The task
If a record holds a picture, drop the picture and return the rest of the record word for word.

Records shown

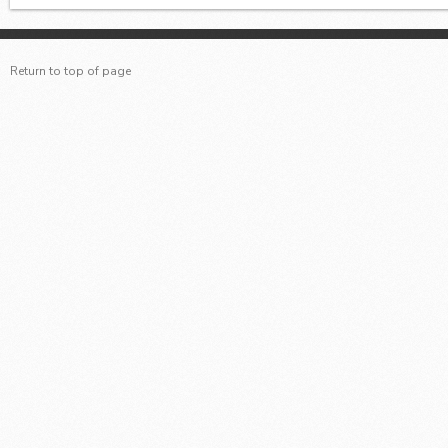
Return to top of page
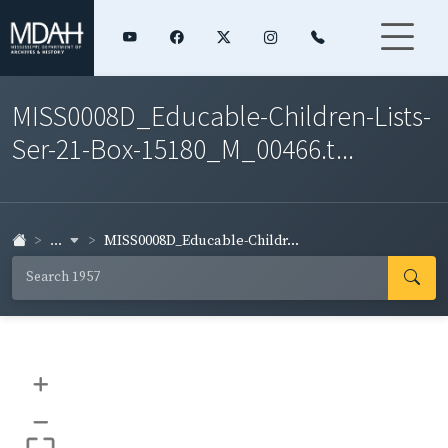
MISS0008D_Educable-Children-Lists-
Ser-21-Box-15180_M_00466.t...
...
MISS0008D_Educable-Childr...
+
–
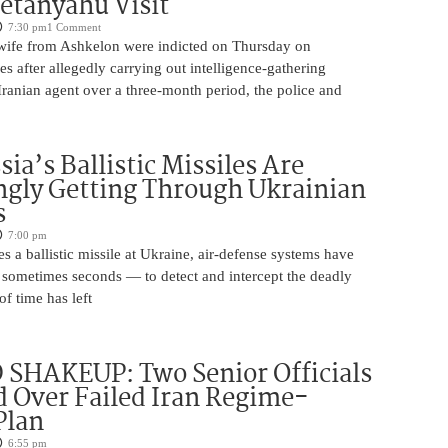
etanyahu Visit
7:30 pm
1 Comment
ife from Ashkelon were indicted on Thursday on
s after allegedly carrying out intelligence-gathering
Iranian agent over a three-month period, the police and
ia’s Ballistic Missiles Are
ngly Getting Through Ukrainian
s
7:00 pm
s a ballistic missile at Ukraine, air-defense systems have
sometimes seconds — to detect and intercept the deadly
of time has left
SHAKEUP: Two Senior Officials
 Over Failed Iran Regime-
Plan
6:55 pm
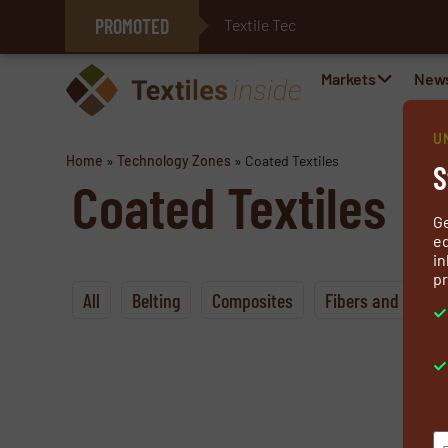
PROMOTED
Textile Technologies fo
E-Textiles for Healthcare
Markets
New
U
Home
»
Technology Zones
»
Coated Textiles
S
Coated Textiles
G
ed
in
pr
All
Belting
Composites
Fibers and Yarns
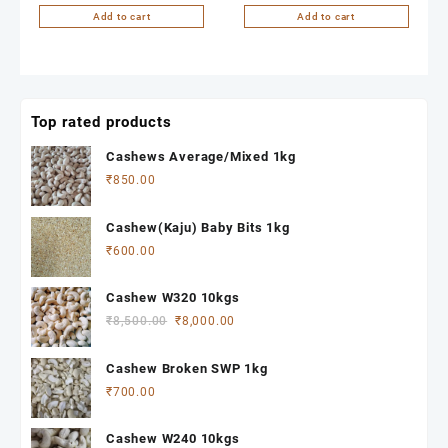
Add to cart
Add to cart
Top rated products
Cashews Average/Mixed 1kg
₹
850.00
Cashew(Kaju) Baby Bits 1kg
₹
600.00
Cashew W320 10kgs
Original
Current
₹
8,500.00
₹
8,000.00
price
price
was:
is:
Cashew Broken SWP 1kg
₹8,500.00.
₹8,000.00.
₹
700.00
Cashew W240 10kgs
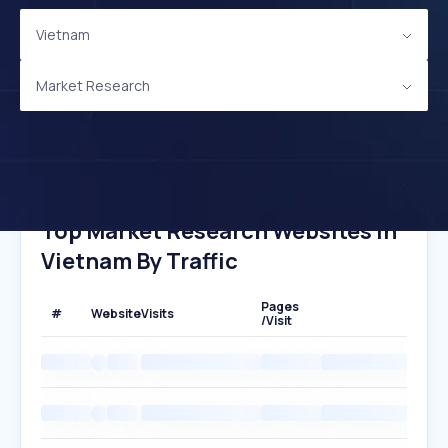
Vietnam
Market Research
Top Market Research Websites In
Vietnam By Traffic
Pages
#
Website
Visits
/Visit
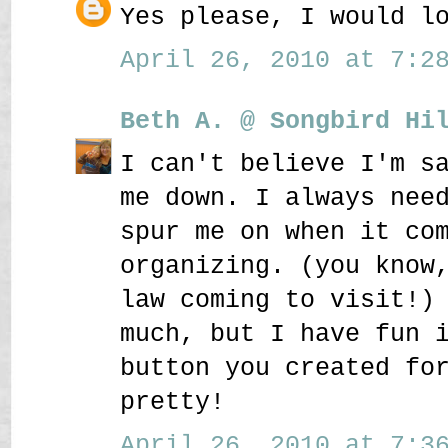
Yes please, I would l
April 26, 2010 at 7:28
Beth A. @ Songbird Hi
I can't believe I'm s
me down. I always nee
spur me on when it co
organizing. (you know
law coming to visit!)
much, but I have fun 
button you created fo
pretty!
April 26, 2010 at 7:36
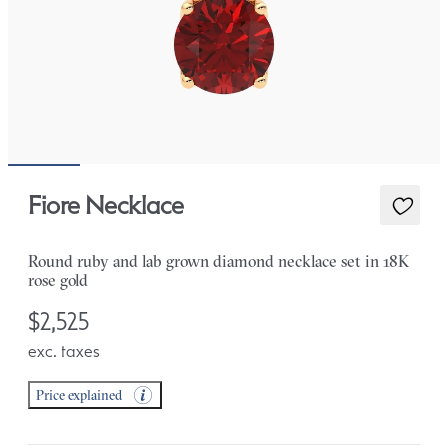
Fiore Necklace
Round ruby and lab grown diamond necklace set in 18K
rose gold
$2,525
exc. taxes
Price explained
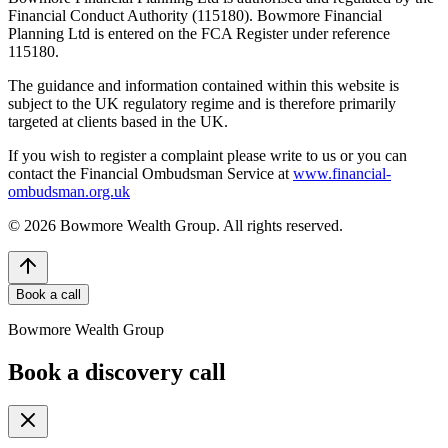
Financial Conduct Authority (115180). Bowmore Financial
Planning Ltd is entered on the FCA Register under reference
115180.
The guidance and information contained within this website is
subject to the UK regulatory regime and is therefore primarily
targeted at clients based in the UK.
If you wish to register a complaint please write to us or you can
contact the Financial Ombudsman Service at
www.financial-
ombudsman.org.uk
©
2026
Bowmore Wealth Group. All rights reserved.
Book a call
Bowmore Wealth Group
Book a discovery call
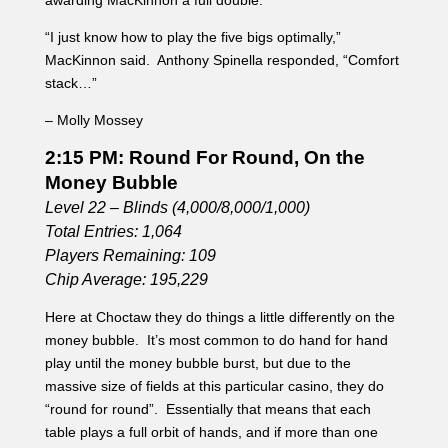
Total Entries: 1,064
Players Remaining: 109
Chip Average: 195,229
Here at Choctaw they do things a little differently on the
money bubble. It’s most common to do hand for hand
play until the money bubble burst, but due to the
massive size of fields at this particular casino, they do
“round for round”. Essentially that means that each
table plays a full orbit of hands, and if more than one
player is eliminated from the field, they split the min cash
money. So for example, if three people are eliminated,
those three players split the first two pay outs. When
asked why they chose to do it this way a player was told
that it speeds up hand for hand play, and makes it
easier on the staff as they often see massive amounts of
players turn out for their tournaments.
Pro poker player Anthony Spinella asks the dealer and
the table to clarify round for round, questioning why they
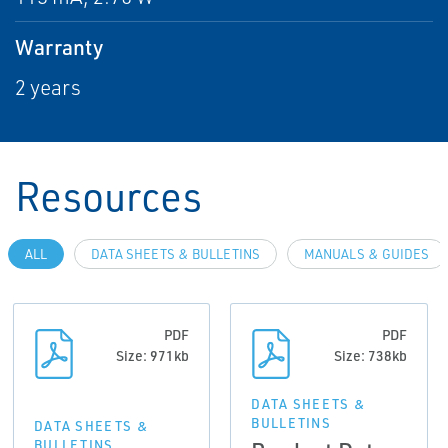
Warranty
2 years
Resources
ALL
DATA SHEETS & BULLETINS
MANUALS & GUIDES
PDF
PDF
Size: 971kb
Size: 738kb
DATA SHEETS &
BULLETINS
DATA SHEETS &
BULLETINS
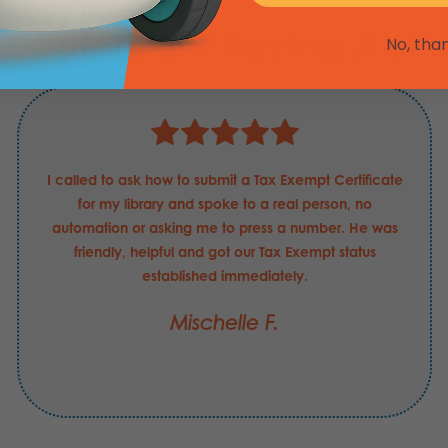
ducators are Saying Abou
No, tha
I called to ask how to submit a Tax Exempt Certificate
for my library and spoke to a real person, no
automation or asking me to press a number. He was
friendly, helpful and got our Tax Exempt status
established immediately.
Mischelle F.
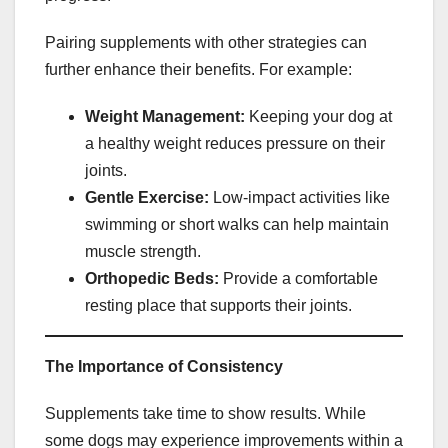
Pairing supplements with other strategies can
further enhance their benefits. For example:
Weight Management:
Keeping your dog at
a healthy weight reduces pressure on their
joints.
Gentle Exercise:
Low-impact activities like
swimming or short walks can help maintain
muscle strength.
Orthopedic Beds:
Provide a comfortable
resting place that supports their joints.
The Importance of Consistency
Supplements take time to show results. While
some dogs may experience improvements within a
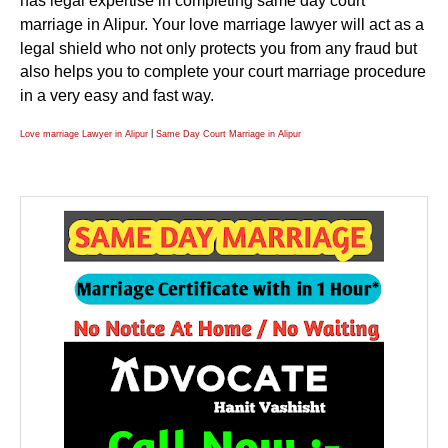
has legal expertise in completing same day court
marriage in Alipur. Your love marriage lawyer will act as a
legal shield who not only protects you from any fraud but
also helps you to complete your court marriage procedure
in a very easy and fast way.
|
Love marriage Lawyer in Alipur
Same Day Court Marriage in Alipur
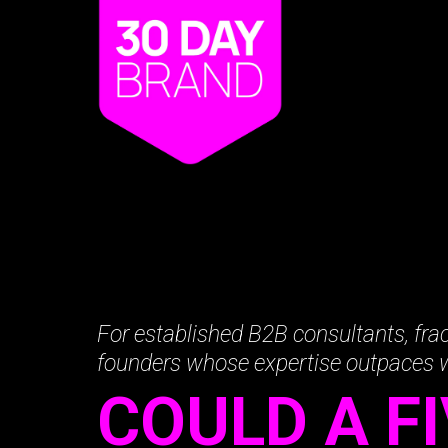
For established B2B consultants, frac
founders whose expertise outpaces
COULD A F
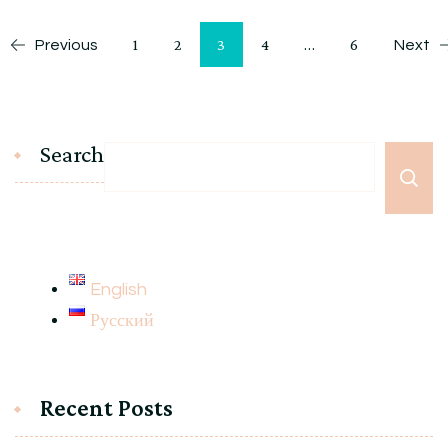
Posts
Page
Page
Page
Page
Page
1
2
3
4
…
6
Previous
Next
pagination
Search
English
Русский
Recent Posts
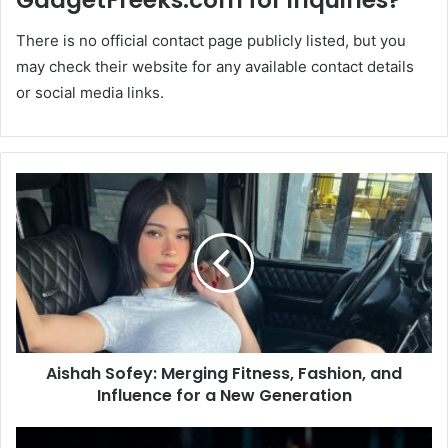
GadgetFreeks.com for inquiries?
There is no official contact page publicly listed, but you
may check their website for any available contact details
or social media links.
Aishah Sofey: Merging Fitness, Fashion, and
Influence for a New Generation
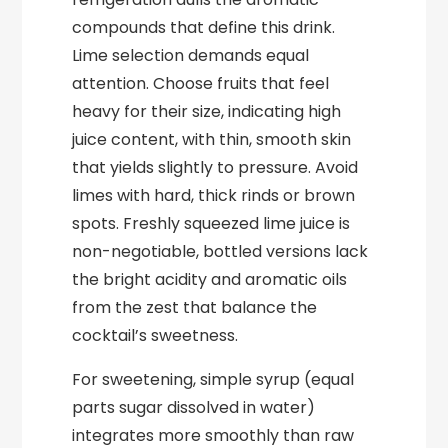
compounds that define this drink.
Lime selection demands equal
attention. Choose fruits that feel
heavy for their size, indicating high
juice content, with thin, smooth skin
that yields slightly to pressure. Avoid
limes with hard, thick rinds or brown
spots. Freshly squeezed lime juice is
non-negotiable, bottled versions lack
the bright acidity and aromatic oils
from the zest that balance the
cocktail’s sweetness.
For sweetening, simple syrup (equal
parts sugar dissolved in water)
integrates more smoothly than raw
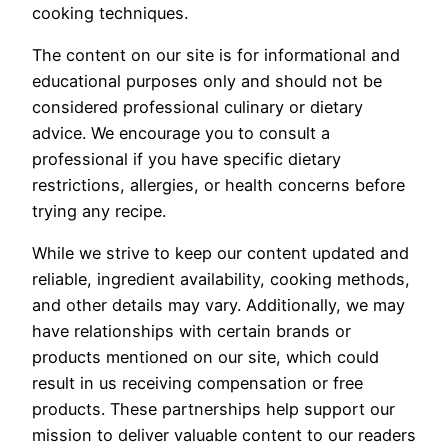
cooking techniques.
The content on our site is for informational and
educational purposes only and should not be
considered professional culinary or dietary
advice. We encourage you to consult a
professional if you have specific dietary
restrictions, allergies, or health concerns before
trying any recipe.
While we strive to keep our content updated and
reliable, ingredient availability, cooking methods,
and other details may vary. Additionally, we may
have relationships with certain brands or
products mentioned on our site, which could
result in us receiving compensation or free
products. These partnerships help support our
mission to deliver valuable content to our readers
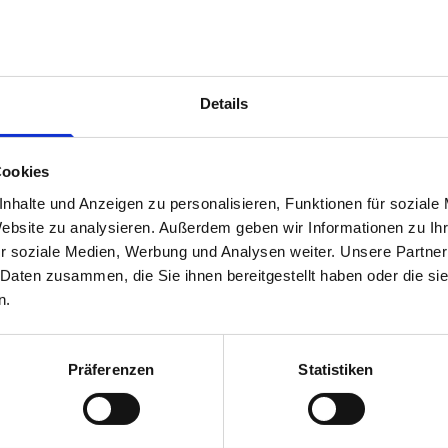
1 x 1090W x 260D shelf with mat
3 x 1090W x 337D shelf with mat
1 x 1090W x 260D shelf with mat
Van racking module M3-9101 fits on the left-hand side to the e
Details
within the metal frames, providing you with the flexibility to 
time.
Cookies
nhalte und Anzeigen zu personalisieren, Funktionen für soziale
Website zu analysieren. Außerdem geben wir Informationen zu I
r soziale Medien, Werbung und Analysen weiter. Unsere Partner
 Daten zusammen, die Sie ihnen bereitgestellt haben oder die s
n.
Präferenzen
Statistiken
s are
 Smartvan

Expected output
Return to top of page
MISS0008D_Educable-Children-Lists-
Ser-21-Box-15180_M_00466.t...
...
MISS0008D_Educable-Childr...
+
–
etanyahu Visit
7:30 pm
1 Comment
ife from Ashkelon were indicted on Thursday on
s after allegedly carrying out intelligence-gathering
Iranian agent over a three-month period, the police and
ia’s Ballistic Missiles Are
ngly Getting Through Ukrainian
s
7:00 pm
s a ballistic missile at Ukraine, air-defense systems have
sometimes seconds — to detect and intercept the deadly
of time has left
SHAKEUP: Two Senior Officials
 Over Failed Iran Regime-
Plan
6:55 pm
PROMOTED
Textile Technologies fo
E-Textiles for Healthcare
Markets
New
U
Home
»
Technology Zones
»
Coated Textiles
S
Coated Textiles
G
ed
in
pr
All
Belting
Composites
Fibers and Yarns
Add to cart
Add to cart
Top rated products
Cashews Average/Mixed 1kg
₹
850.00
Cashew(Kaju) Baby Bits 1kg
₹
600.00
Cashew W320 10kgs
Original
Current
₹
8,500.00
₹
8,000.00
price
price
was:
is:
Cashew Broken SWP 1kg
₹8,500.00.
₹8,000.00.
₹
700.00
Cashew W240 10kgs
Vietnam
Market Research
Top Market Research Websites In
Vietnam By Traffic
Pages
#
Website
Visits
/Visit
Yes please, I would l
April 26, 2010 at 7:28
Beth A. @ Songbird Hi
I can't believe I'm s
me down. I always nee
spur me on when it co
organizing. (you know
law coming to visit!)
much, but I have fun 
button you created fo
pretty!
April 26, 2010 at 7:36
Fiore Necklace
Round ruby and lab grown diamond necklace set in 18K
rose gold
$2,525
exc. taxes
Price explained
Financial Conduct Authority (115180). Bowmore Financial
Planning Ltd is entered on the FCA Register under reference
115180.
The guidance and information contained within this website is
subject to the UK regulatory regime and is therefore primarily
targeted at clients based in the UK.
If you wish to register a complaint please write to us or you can
contact the Financial Ombudsman Service at
www.financial-
ombudsman.org.uk
©
2026
Bowmore Wealth Group. All rights reserved.
Book a call
Bowmore Wealth Group
Book a discovery call
Total Entries: 1,064
Players Remaining: 109
Chip Average: 195,229
Here at Choctaw they do things a little differently on the
money bubble. It’s most common to do hand for hand
play until the money bubble burst, but due to the
massive size of fields at this particular casino, they do
“round for round”. Essentially that means that each
table plays a full orbit of hands, and if more than one
player is eliminated from the field, they split the min cash
money. So for example, if three people are eliminated,
those three players split the first two pay outs. When
asked why they chose to do it this way a player was told
that it speeds up hand for hand play, and makes it
easier on the staff as they often see massive amounts of
players turn out for their tournaments.
Pro poker player Anthony Spinella asks the dealer and
the table to clarify round for round, questioning why they
Warranty
2 years
Resources
ALL
DATA SHEETS & BULLETINS
MANUALS & GUIDES
PDF
PDF
Size: 971kb
Size: 738kb
DATA SHEETS &
BULLETINS
DATA SHEETS &
BULLETINS
ducators are Saying Abou
No, tha
I called to ask how to submit a Tax Exempt Certificate
for my library and spoke to a real person, no
automation or asking me to press a number. He was
friendly, helpful and got our Tax Exempt status
established immediately.
Mischelle F.
Pairing supplements with other strategies can
further enhance their benefits. For example:
Weight Management:
Keeping your dog at
a healthy weight reduces pressure on their
joints.
Gentle Exercise:
Low-impact activities like
swimming or short walks can help maintain
muscle strength.
Orthopedic Beds:
Provide a comfortable
resting place that supports their joints.
The Importance of Consistency
Supplements take time to show results. While
some dogs may experience improvements within a
has legal expertise in completing same day court
marriage in Alipur. Your love marriage lawyer will act as a
legal shield who not only protects you from any fraud but
also helps you to complete your court marriage procedure
in a very easy and fast way.
|
Love marriage Lawyer in Alipur
Same Day Court Marriage in Alipur
For established B2B consultants, frac
founders whose expertise outpaces
COULD A F
Posts
Page
Page
Page
Page
Page
1
2
3
4
…
6
Previous
Next
pagination
Search
English
Русский
Recent Posts
GadgetFreeks.com for inquiries?
There is no official contact page publicly listed, but you
may check their website for any available contact details
or social media links.
Aishah Sofey: Merging Fitness, Fashion, and
Influence for a New Generation
compounds that define this drink.
Lime selection demands equal
attention. Choose fruits that feel
heavy for their size, indicating high
juice content, with thin, smooth skin
that yields slightly to pressure. Avoid
limes with hard, thick rinds or brown
spots. Freshly squeezed lime juice is
non-negotiable, bottled versions lack
the bright acidity and aromatic oils
from the zest that balance the
cocktail’s sweetness.
For sweetening, simple syrup (equal
parts sugar dissolved in water)
integrates more smoothly than raw
cooking techniques.
The content on our site is for informational and
educational purposes only and should not be
considered professional culinary or dietary
advice. We encourage you to consult a
professional if you have specific dietary
restrictions, allergies, or health concerns before
trying any recipe.
While we strive to keep our content updated and
reliable, ingredient availability, cooking methods,
and other details may vary. Additionally, we may
have relationships with certain brands or
products mentioned on our site, which could
result in us receiving compensation or free
products. These partnerships help support our
mission to deliver valuable content to our readers
1 x 1090W x 260D shelf with mat
3 x 1090W x 337D shelf with mat
1 x 1090W x 260D shelf with mat
Van racking module M3-9101 fits on the left-hand side to the e
Details
within the metal frames, providing you with the flexibility to 
time.
Cookies
nhalte und Anzeigen zu personalisieren, Funktionen für soziale
Website zu analysieren. Außerdem geben wir Informationen zu I
r soziale Medien, Werbung und Analysen weiter. Unsere Partner
 Daten zusammen, die Sie ihnen bereitgestellt haben oder die s
n.
Präferenzen
Statistiken
s are
 Smartvan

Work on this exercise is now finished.